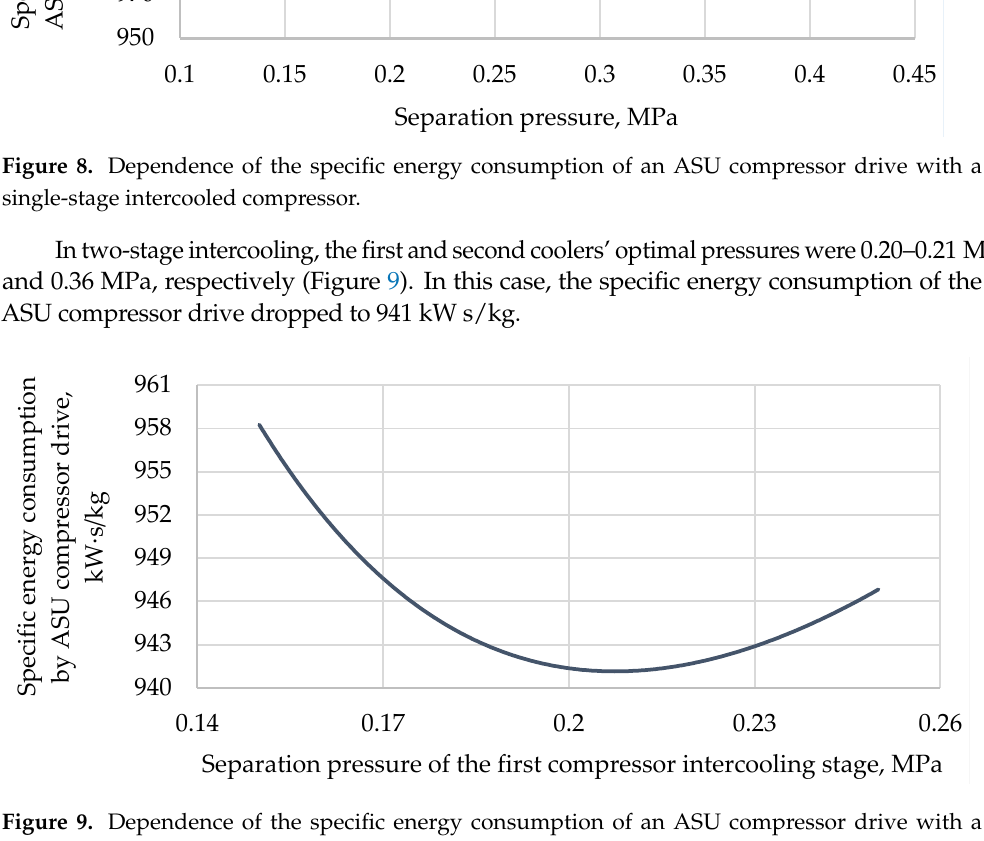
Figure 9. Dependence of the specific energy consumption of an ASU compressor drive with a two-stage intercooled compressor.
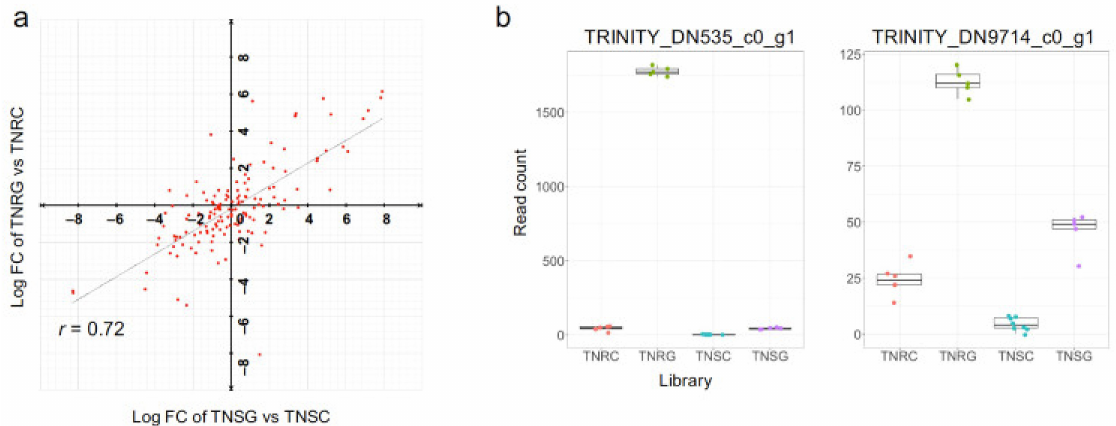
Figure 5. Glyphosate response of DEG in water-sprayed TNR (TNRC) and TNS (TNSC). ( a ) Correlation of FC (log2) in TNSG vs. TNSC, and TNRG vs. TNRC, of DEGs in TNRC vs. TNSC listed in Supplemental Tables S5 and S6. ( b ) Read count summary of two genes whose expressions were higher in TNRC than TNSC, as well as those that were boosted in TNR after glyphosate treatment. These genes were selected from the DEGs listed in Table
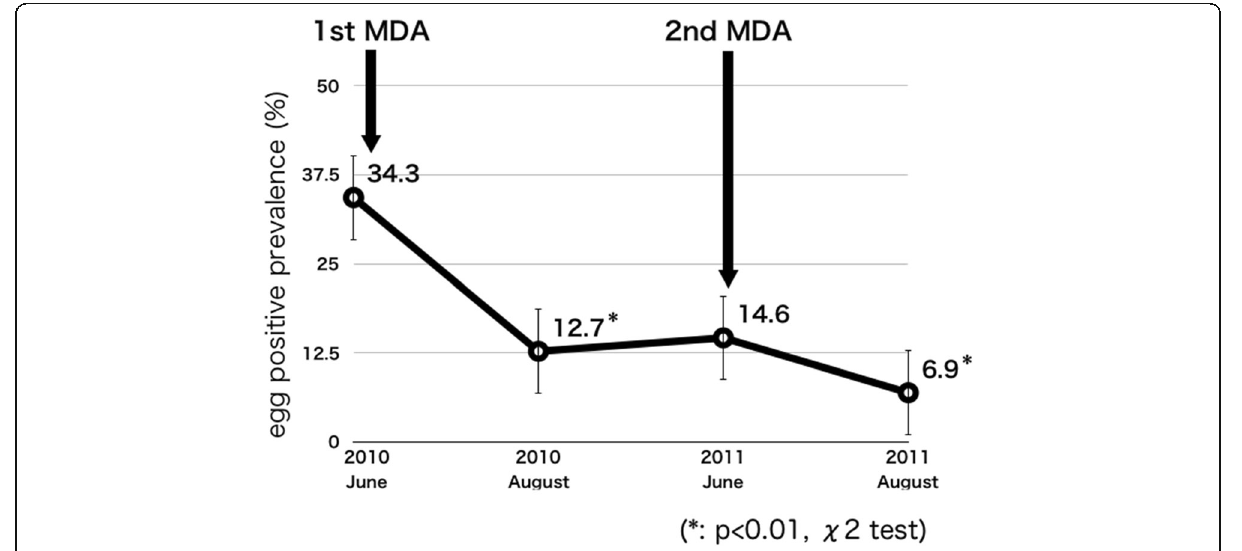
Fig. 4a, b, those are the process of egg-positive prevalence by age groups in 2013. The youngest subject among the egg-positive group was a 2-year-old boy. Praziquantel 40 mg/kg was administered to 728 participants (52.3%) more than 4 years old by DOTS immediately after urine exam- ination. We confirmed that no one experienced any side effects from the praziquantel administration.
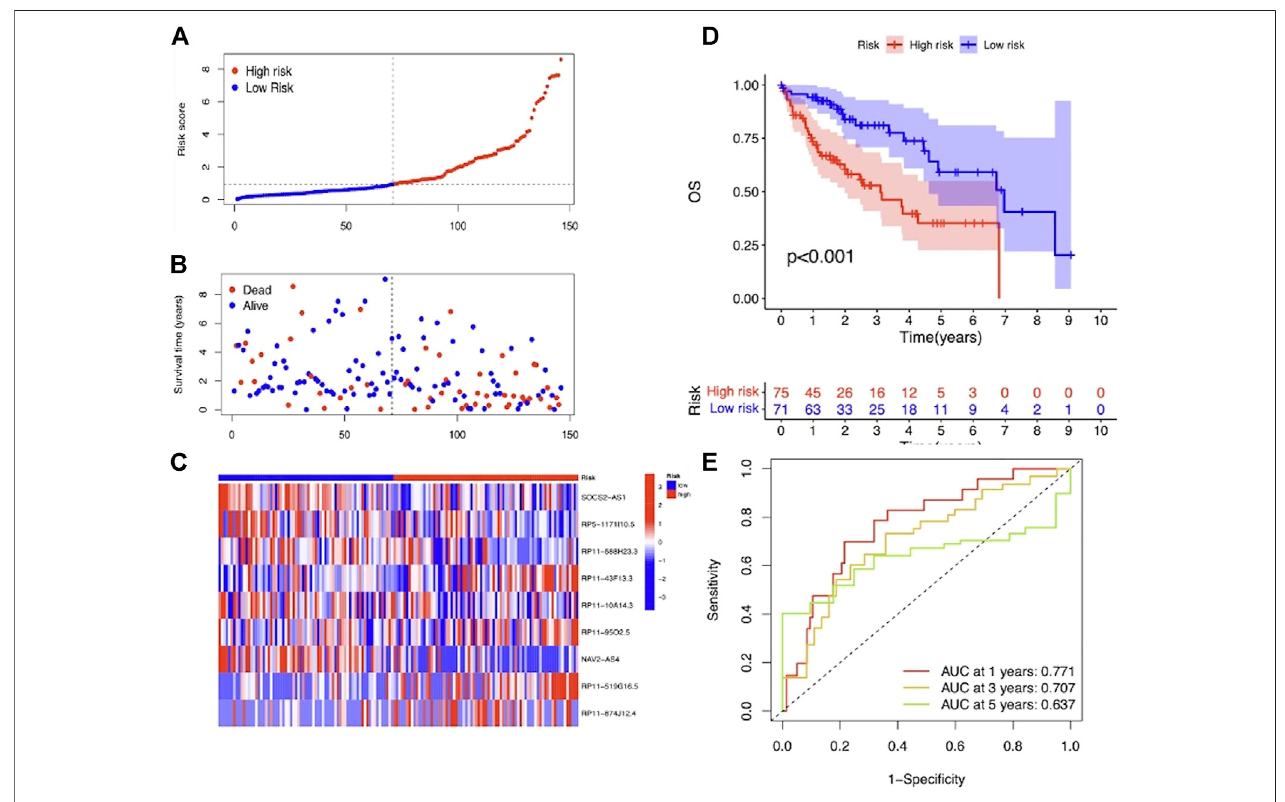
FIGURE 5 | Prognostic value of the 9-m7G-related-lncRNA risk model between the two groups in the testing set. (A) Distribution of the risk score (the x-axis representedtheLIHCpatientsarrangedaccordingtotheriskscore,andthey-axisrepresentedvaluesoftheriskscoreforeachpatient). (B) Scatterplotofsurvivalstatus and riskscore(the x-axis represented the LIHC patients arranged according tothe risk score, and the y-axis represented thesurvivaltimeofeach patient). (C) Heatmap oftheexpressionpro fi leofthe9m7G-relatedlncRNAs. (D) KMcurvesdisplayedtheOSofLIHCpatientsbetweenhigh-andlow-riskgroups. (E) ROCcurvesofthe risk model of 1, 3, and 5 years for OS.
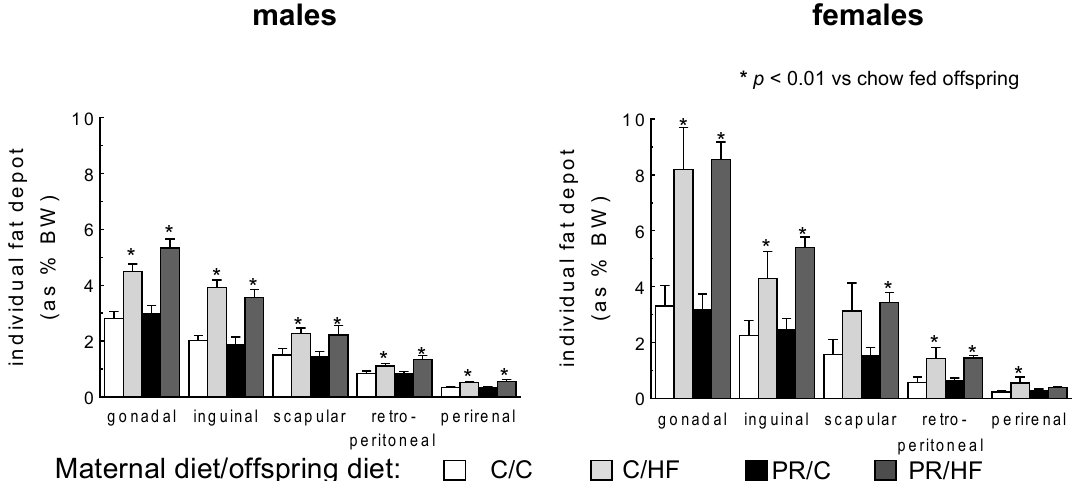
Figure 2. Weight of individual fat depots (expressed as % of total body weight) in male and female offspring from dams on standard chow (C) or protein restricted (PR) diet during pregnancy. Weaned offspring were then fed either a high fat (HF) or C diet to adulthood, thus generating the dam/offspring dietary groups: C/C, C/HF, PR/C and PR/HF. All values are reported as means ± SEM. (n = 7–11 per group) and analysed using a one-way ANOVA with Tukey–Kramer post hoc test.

· · · · · · ·

* **INSTRUCTIONS TO FOLLOW**: Search the data for the word "that" and copy each line where it appears.

* **WORKED SOLUTION**:
Figure 5. Glyphosate response of DEG in water-sprayed TNR (TNRC) and TNS (TNSC). ( a ) Correlation of FC (log2) in TNSG vs. TNSC, and TNRG vs. TNRC, of DEGs in TNRC vs. TNSC listed in Supplemental Tables S5 and S6. ( b ) Read count summary of two genes whose expressions were higher in TNRC than TNSC, as well as those that were boosted in TNR after glyphosate treatment. These genes were selected from the DEGs listed in Table
Fig. 4a, b, those are the process of egg-positive prevalence by age groups in 2013. The youngest subject among the egg-positive group was a 2-year-old boy. Praziquantel 40 mg/kg was administered to 728 participants (52.3%) more than 4 years old by DOTS immediately after urine exam- ination. We confirmed that no one experienced any side effects from the praziquantel administration.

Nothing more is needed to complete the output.